Bu özel hikayede usta oyuncu Okan Yalabık’ı görmek çok güzeldi. Cem’in gizemli yolculukta sona yaklaştığı sırada yaralı ve ölmek üzere olan Harun karakterini canlandırıyor kendisi. İyi bir eş ve iyi bir baba olamayan yaptığı hatalardan halen daha ders almamış bir adam bu. Çok kısa bir sahnesi olmasına rağmen hikayeye bu kadar güzel etki etmesine çok şaşırdım.


Sır perdesinin aralanmaya başladığı sırada Cem Alara’nın kalp kanseri olduğu öğrenir. Son görev öncesi eşinin kanser olduğunu ve geleceğe beraber baktığı Alara’nın ellerinden kayıp gittiği bu sahnede her iki oyuncu da bu çaresizliği sonuna kadar hissettirdi.

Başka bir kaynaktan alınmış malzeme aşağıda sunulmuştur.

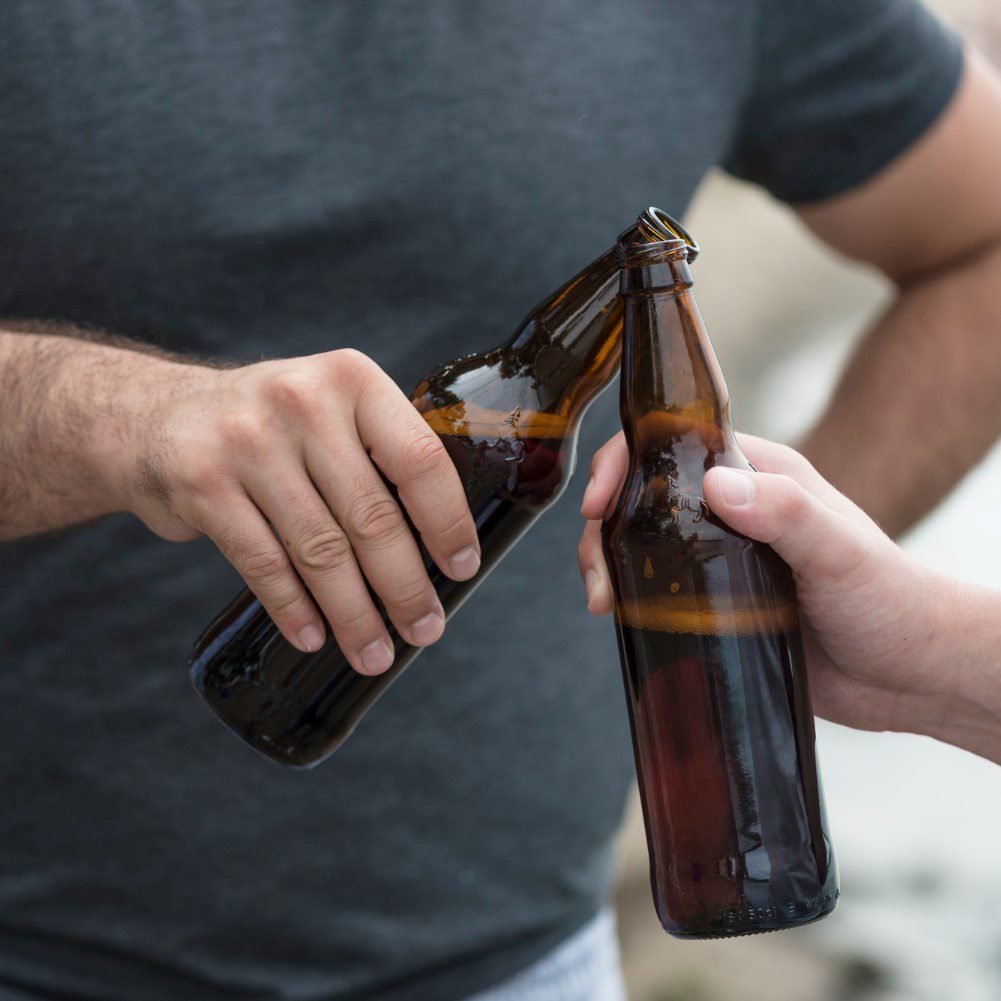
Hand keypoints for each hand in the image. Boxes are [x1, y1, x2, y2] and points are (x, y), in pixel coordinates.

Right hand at [123, 349, 479, 670]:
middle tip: (425, 629)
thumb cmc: (271, 427)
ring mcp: (247, 442)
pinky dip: (294, 610)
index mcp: (352, 379)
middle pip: (372, 516)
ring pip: (320, 550)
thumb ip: (379, 453)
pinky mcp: (203, 484)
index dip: (447, 522)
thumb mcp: (330, 408)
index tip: (462, 569)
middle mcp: (302, 402)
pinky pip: (264, 565)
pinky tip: (314, 636)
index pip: (419, 460)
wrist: (156, 416)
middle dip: (405, 587)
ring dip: (354, 614)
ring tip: (374, 651)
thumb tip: (442, 544)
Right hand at [578, 431, 985, 744]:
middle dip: (604, 527)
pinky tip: (621, 619)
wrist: (909, 675)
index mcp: (757, 476)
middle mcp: (732, 511)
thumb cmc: (892, 600)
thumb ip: (786, 512)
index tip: (597, 501)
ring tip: (604, 603)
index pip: (672, 444)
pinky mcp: (715, 606)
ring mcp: (719, 559)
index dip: (623, 462)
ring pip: (642, 545)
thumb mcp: (841, 549)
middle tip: (599, 575)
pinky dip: (631, 600)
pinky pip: (659, 593)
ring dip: (610, 565)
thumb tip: (715, 485)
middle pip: (643, 497)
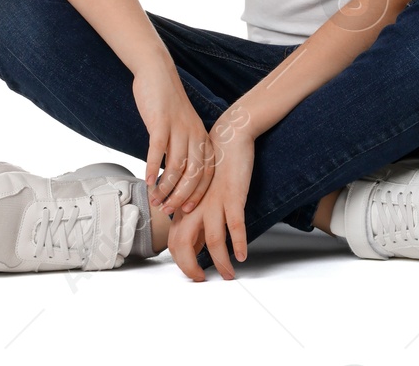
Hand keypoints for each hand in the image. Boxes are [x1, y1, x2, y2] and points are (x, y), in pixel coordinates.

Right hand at [131, 69, 214, 215]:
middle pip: (194, 174)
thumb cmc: (167, 105)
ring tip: (154, 199)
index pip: (206, 173)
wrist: (158, 73)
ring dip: (165, 187)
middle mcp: (194, 134)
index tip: (187, 211)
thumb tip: (175, 178)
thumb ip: (182, 150)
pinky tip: (146, 181)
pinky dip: (152, 167)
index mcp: (202, 137)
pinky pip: (158, 149)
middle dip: (181, 196)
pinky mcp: (161, 121)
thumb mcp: (182, 129)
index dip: (197, 194)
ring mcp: (178, 128)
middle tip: (167, 210)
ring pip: (176, 165)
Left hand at [167, 114, 255, 281]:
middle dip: (193, 269)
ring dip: (221, 263)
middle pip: (184, 247)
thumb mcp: (200, 194)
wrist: (228, 138)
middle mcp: (194, 207)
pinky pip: (235, 227)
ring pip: (213, 242)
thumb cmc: (215, 167)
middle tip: (204, 279)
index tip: (195, 273)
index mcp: (184, 207)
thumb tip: (200, 245)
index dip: (182, 262)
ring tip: (230, 275)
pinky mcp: (232, 197)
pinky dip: (239, 244)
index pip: (175, 243)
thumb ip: (197, 218)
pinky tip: (243, 256)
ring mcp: (213, 203)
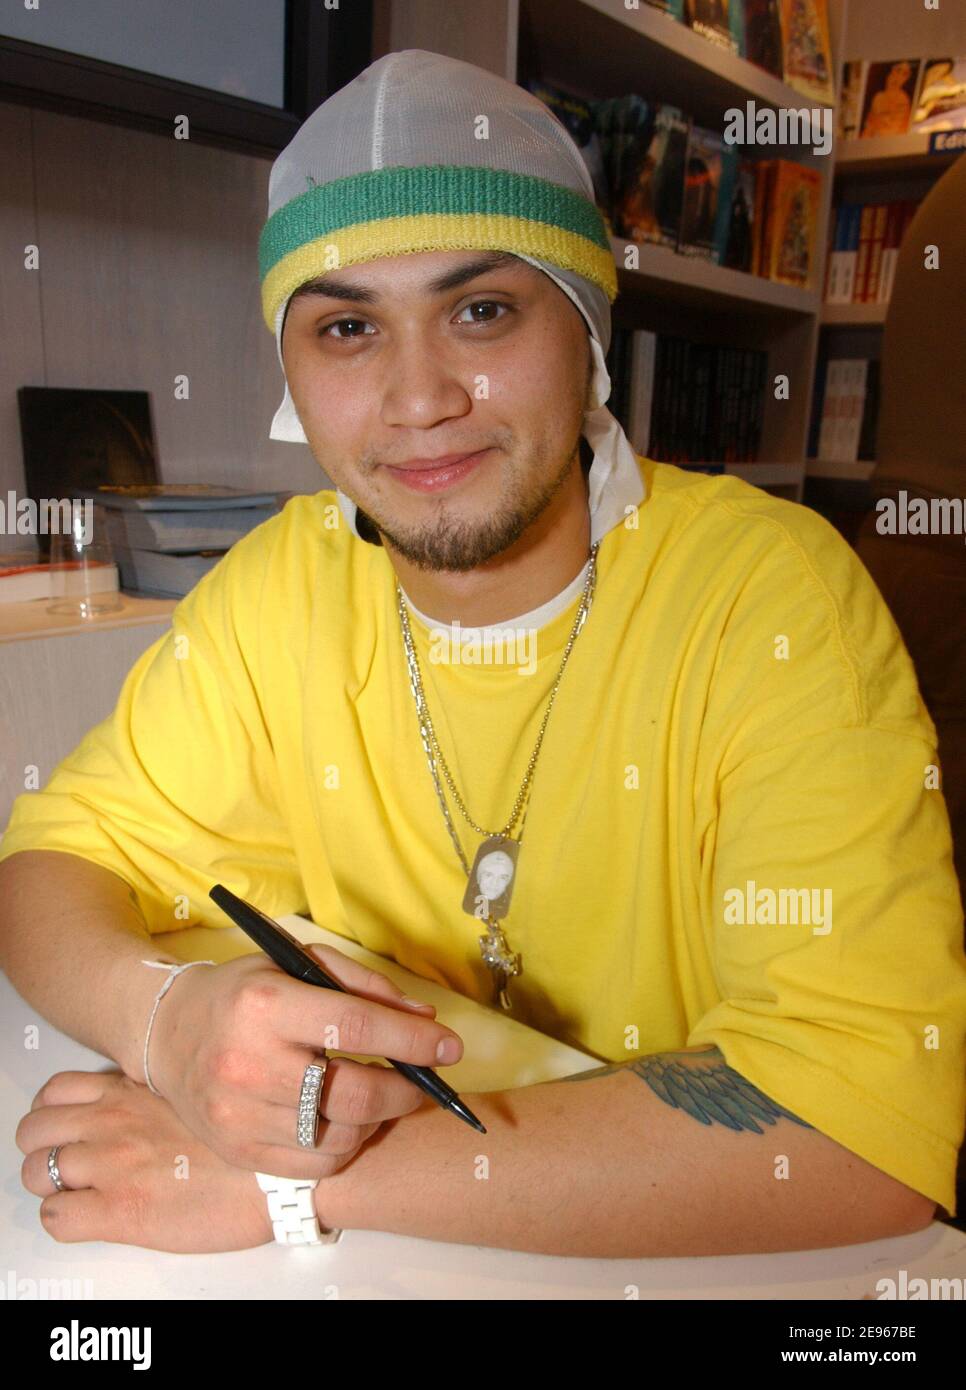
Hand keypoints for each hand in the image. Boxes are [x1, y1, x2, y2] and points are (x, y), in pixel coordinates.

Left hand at [17, 1070, 273, 1252]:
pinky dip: (64, 1219)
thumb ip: (157, 1093)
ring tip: (78, 1194)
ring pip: (35, 1173)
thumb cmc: (248, 1140)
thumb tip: (137, 1101)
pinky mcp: (118, 1212)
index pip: (56, 1091)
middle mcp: (113, 1122)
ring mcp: (111, 1166)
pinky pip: (56, 1218)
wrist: (278, 1178)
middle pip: (33, 1130)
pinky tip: (92, 1219)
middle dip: (42, 1149)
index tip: (68, 1128)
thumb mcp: (196, 1094)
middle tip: (66, 1164)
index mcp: (132, 1092)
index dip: (53, 1113)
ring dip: (50, 1186)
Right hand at [145, 944, 462, 1179]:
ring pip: (340, 1136)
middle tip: (426, 1079)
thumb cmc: (244, 992)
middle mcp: (248, 1063)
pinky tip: (350, 1121)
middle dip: (407, 1088)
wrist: (168, 1033)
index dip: (413, 1038)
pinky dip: (348, 1146)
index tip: (450, 1044)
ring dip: (379, 1119)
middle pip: (354, 1093)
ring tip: (383, 1095)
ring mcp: (239, 1115)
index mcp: (265, 1005)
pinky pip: (315, 1166)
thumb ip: (365, 986)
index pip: (355, 1025)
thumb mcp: (298, 963)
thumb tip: (425, 1018)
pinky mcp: (238, 1151)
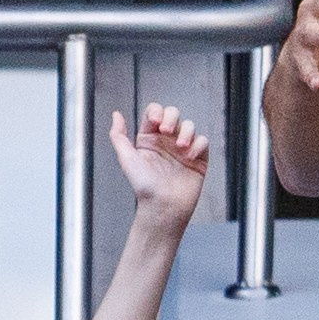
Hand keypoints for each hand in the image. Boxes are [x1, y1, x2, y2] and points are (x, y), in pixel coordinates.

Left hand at [107, 102, 208, 223]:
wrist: (164, 207)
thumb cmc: (144, 187)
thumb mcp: (127, 159)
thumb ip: (119, 136)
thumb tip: (116, 114)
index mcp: (149, 139)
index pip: (154, 113)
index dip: (157, 112)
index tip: (155, 123)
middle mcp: (166, 141)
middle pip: (173, 113)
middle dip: (172, 117)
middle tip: (167, 131)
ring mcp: (182, 149)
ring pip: (189, 125)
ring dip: (186, 132)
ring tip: (180, 147)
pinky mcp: (198, 158)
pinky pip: (202, 141)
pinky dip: (198, 145)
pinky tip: (190, 157)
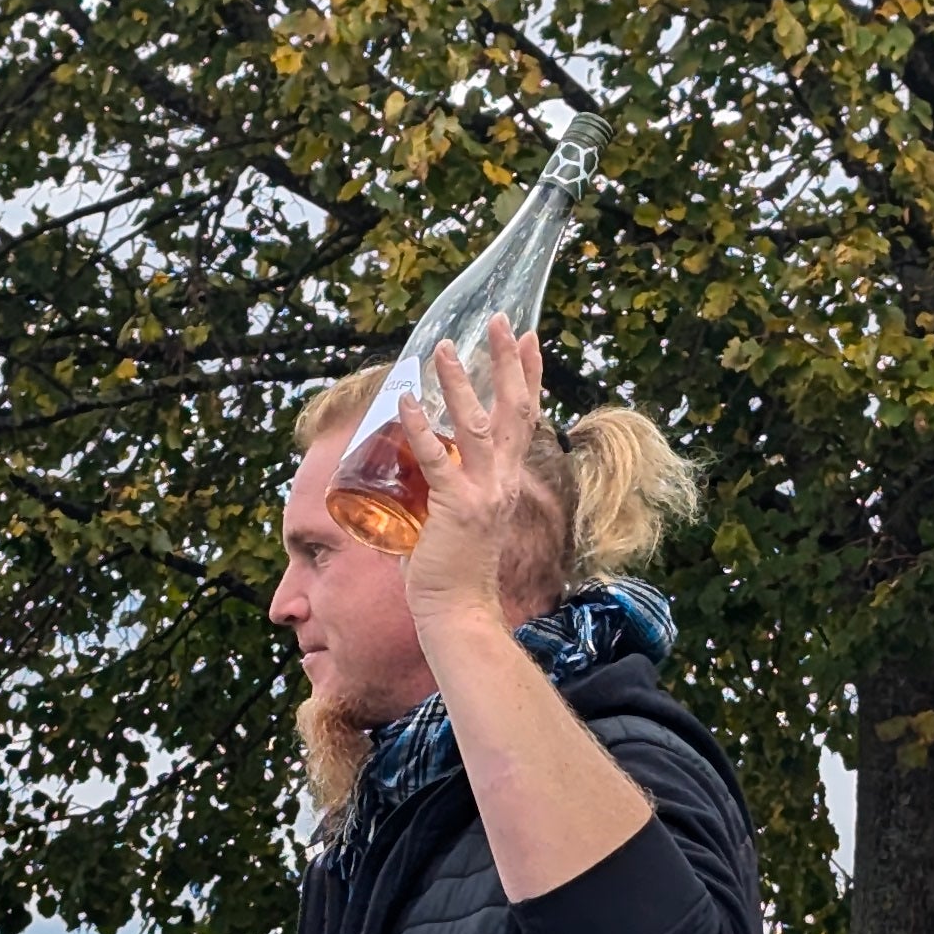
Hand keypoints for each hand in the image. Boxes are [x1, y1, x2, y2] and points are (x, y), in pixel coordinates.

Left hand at [396, 317, 544, 651]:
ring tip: (445, 349)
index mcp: (506, 482)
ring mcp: (482, 494)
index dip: (528, 376)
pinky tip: (405, 402)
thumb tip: (418, 466)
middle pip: (515, 410)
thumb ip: (445, 486)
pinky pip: (436, 461)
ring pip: (478, 425)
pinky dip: (420, 430)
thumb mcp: (457, 517)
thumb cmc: (451, 570)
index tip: (528, 338)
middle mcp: (502, 482)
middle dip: (509, 362)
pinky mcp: (456, 508)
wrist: (457, 611)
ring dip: (460, 384)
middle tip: (502, 321)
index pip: (525, 419)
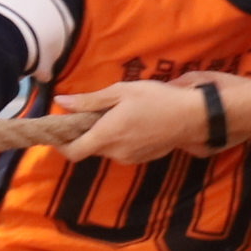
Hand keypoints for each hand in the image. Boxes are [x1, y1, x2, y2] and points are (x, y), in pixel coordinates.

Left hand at [58, 78, 210, 164]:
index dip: (60, 145)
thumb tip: (60, 102)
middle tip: (93, 112)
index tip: (59, 131)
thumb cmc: (155, 99)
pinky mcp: (142, 159)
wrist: (192, 117)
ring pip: (107, 148)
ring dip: (105, 135)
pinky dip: (121, 139)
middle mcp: (115, 152)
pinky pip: (122, 150)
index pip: (72, 152)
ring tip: (118, 115)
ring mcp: (129, 158)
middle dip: (86, 133)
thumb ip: (89, 100)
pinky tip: (134, 123)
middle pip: (89, 148)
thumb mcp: (121, 92)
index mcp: (106, 135)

Zeynep yüzünden yolunu kaybettiğini düşünen Cem hiç beklemediği bir anda bir çocuk sayesinde Mavi Mağara’yı bulur. Aslında bulduğu bu Mağara onun kaçtığı gerçeğin ta kendisiydi.


Mağara sahnelerinde çekimlere bayıldım. Altan Dönmez inanılmaz bir dünya sunmuş bizlere, bütün ekibin emeklerine sağlık. Sonu şaşırtıcı biten filmlerin bağımlısı olarak Mavi Mağara’nın sonunu asla tahmin edemedim. Kerem Bürsin yayınlanmış ilk işi olmasına rağmen muhteşem bir iş çıkarmış.
-BUNDAN SONRASI SPOILER İÇERİR–


A: Neden ben?
C: İyi ki sen. 🙂


Cem ölür, Alara yaşar. Bu yolculukta izlediğimiz gizemli kadının Cem’in annesi olması, yaralı bir şekilde ortaya çıkan ve gerçekten de sorunlu bir adam olan Harun’un aslında Cem’in babası olması ve beklenen yüzleşmenin sağlanması muhteşemdi. Basit görünen bir tanışma sahnesinin bile daha sonra cevap bulması, sahneler arasında asla kopukluk olmamasını o kadar takdir ettim ki. Son sahnede bütün illüzyonun bitmesi, ölümün gerçek yüzü ve çocuğu ile yalnız kalan Alaranın çaresizliği… Sizler harikasınız! Senaryonun 180 derece dönmesi o kadar mantıklı şekilde işlenmiş ki, oyuncuların bu filme olan heyecanını bir kez daha anladım.
Cem aslında gittiği görevde ölmüş, Alara hiç hasta olmamış ve izlediklerimizin aklının ona oynadığı bir illüzyondan ibaret olması aklımın ucundan geçmezdi. Bizim son görevimiz de bu illüzyonu tahmin etmekti sanırım. 🙂 Son sahne asla bitmesin istedim, Kerem Bürsin ve Devrim Özkan iyi ki bir araya gelmiş ve onları bu muhteşem senaryoda izlemişiz. İzleyiciye değer veren, buram buram emek kokan hikayelerin daha artması dileğiyle.
Ve Kerem Bürsin senaristliği asla bırakmasın, böyle güzel hikayeler izlemeye devam edelim. Emeği geçen herkese çok teşekkür ederim. Yeni yazılarda görüşmek üzere!